→ **ABOUT THIS TASK**: In the entries below, find each line bearing the string "الخاصة" and copy it.

→ **MATERIAL FOR THIS EXERCISE**:

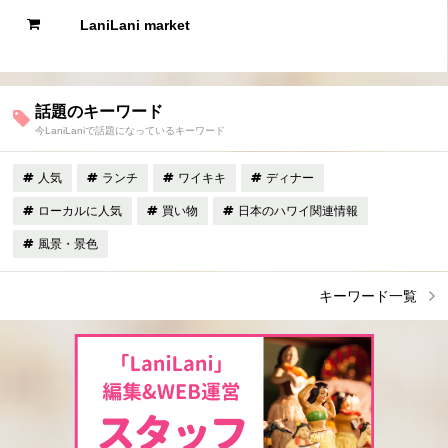
LaniLani market
話題のキーワード
今LaniLaniで話題になっているキーワード
人気
ランチ
ワイキキ
ディナー
ローカルに人気
買い物
日本のハワイ関連情報
風景・景色
キーワード一覧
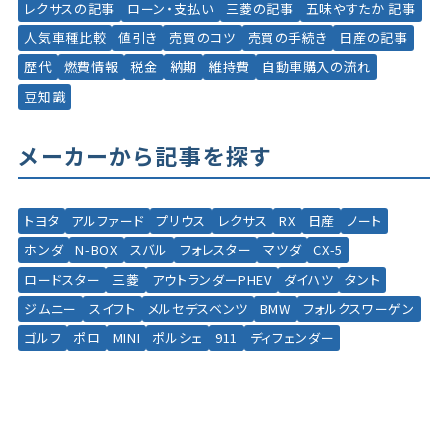
レクサスの記事
ローン・支払い
三菱の記事
五味やすたか 記事
人気車種比較
値引き
売買のコツ
売買の手続き
日産の記事
歴代
燃費情報
税金
納期
維持費
自動車購入の流れ
豆知識
メーカーから記事を探す
トヨタ
アルファード
プリウス
レクサス
RX
日産
ノート
ホンダ
N-BOX
スバル
フォレスター
マツダ
CX-5
ロードスター
三菱
アウトランダーPHEV
ダイハツ
タント
ジムニー
スイフト
メルセデスベンツ
BMW
フォルクスワーゲン
ゴルフ
ポロ
MINI
ポルシェ
911
ディフェンダー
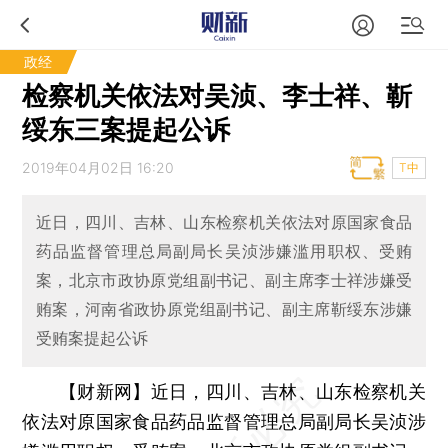
政经
检察机关依法对吴浈、李士祥、靳
绥东三案提起公诉
2019年04月02日 16:20
T中
近日，四川、吉林、山东检察机关依法对原国家食品
药品监督管理总局副局长吴浈涉嫌滥用职权、受贿
案，北京市政协原党组副书记、副主席李士祥涉嫌受
贿案，河南省政协原党组副书记、副主席靳绥东涉嫌
受贿案提起公诉
【财新网】
近日，四川、吉林、山东检察机关
依法对原国家食品药品监督管理总局副局长吴浈涉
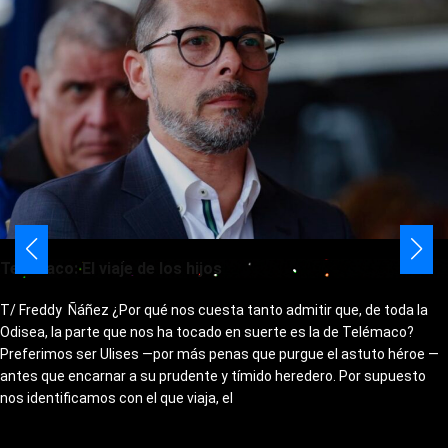
Telémaco: El viaje de los hijos
T/ Freddy Ñáñez ¿Por qué nos cuesta tanto admitir que, de toda la
Odisea, la parte que nos ha tocado en suerte es la de Telémaco?
Preferimos ser Ulises —por más penas que purgue el astuto héroe —
antes que encarnar a su prudente y tímido heredero. Por supuesto
nos identificamos con el que viaja, el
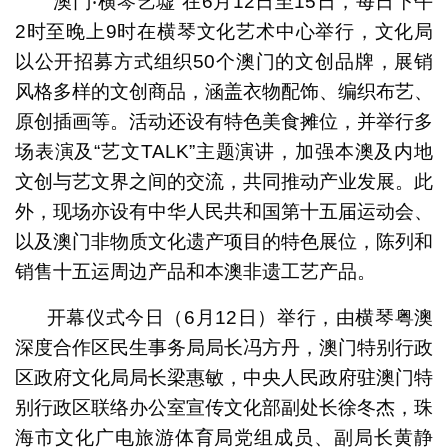
“澳门‧横琴艺墟”在6月12日至15日，每日下午
2时至晚上9时在横琴文化艺术中心举行，文化局
以公开招募方式组织50个澳门的文创品牌，展销
风格多样的文创商品，涵盖衣物配饰、编织布艺、
原创插画等。活动还设有特色美食摊位，并举行多
场表演及“艺文TALK”主题演讲，加强本澳及内地
文创与艺文界之间的交流，共同推动产业发展。此
外，现场亦设有中华人民共和国第十五届运动会、
以及澳门非物质文化遗产项目的特色展位，陈列和
销售十五运周边产品和本澳非遗工艺产品。
开幕仪式今日（6月12日）举行，由横琴粤澳
深度合作区民生事务局局长冯方丹，澳门特别行政
区政府文化局局长梁惠敏，中央人民政府驻澳门特
别行政区联络办公室宣传文化部副处长徐冬杰，珠
海市文化广电旅游体育局党组成员、副局长黄静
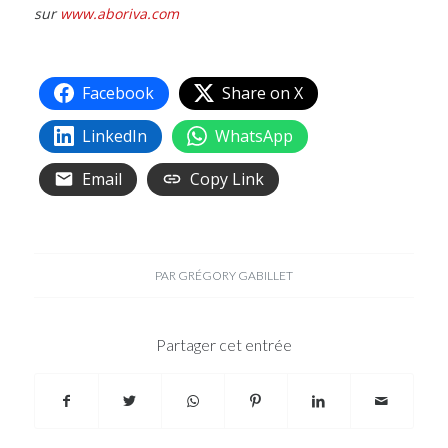
sur
www.aboriva.com
Facebook
Share on X
LinkedIn
WhatsApp
Email
Copy Link
PAR
GRÉGORY GABILLET
Partager cet entrée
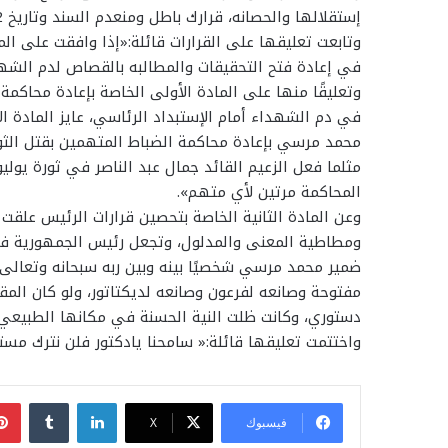
إستقلالها والحصانه، قرارك باطل ومنعدم السند وتاريخ 22 نوفمبر2012، يعتبر فجر جديد لثورة 25 يناير2011».
في إعادة فتح التحقيقات والمطالبه بالقصاص لدم الشه
وتعليقًا منها على المادة الأولى الخاصة بإعادة محاكم
في دم الشهداء أمام الإستبداد الرئاسي، عايز المادة ا
محمد مرسي بإعادة محاكمة الضباط المتهمين بقتل الثو
مثلما فعل الزعيم القائد جمال عبد الناصر في ثورة يوليو
المحاكمة مرتين لأي متهم».
وعن المادة الثانية الخاصة بتحصين قرارات الرئيس علقت 
ومطاطية المعنى والمدلول، وتجعل رئيس الجمهورية فو
ضمير محمد مرسي شخصيًا بينه وبين ربه سبحانه وتعالى، 
مفتوحة وصانعه لفرعون وصانعه لديكتاتور، ولو كان ال
دستوري، وكانت ظلت النية الحسنة في مكانها الطبيعي»
واختتمت تعليقها قائلة:« سامحنا يادكتور فلن نترك مستق
لينكدإن
فيسبوك
‫X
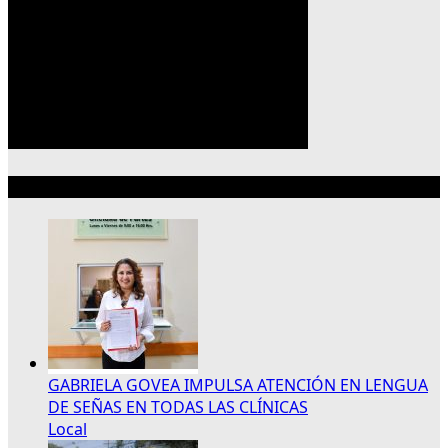
Lo más reciente
GABRIELA GOVEA IMPULSA ATENCIÓN EN LENGUA
DE SEÑAS EN TODAS LAS CLÍNICAS
Local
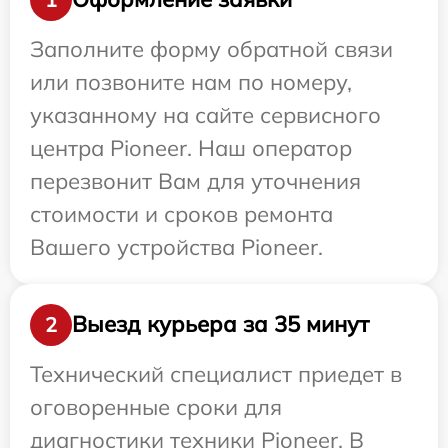
Заполните форму обратной связи
или позвоните нам по номеру,
указанному на сайте сервисного
центра Pioneer. Наш оператор
перезвонит Вам для уточнения
стоимости и сроков ремонта
Вашего устройства Pioneer.
Выезд курьера за 35 минут
2
Технический специалист приедет в
оговоренные сроки для
диагностики техники Pioneer. В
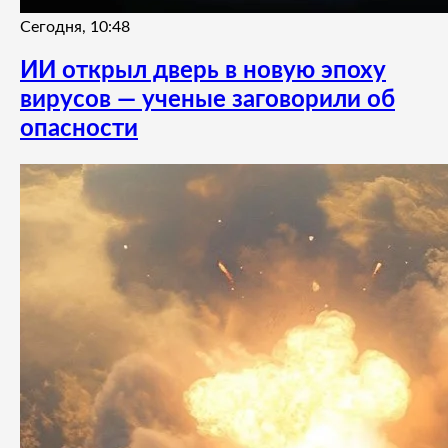
Сегодня, 10:48
ИИ открыл дверь в новую эпоху
вирусов — ученые заговорили об
опасности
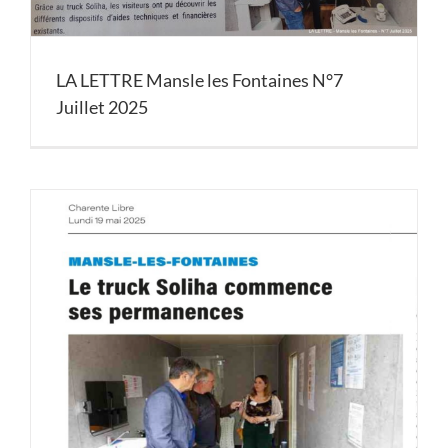
LA LETTRE Mansle les Fontaines N°7
Juillet 2025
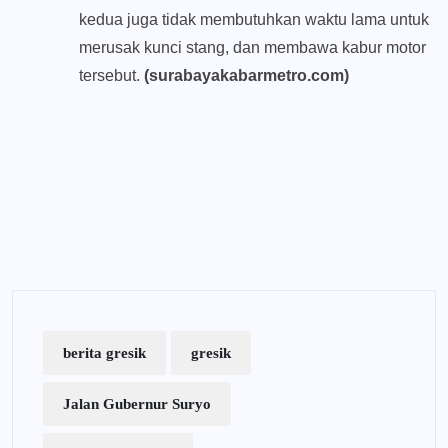
kedua juga tidak membutuhkan waktu lama untuk
merusak kunci stang, dan membawa kabur motor
tersebut.
(surabayakabarmetro.com)
berita gresik
gresik
Jalan Gubernur Suryo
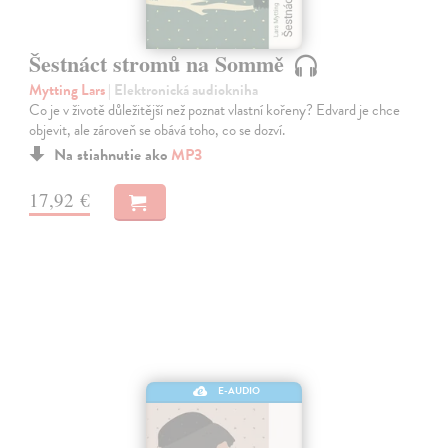
Šestnáct stromů na Sommě
Mytting Lars
| Elektronická audiokniha
Co je v životě důležitější než poznat vlastní kořeny? Edvard je chce
objevit, ale zároveň se obává toho, co se dozví.
Na stiahnutie ako
MP3
17,92 €
E-AUDIO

→ **YOUR SOLUTION**:
وتعليقًا منها على المادة الأولى الخاصة بإعادة محاكم
وعن المادة الثانية الخاصة بتحصين قرارات الرئيس علقت 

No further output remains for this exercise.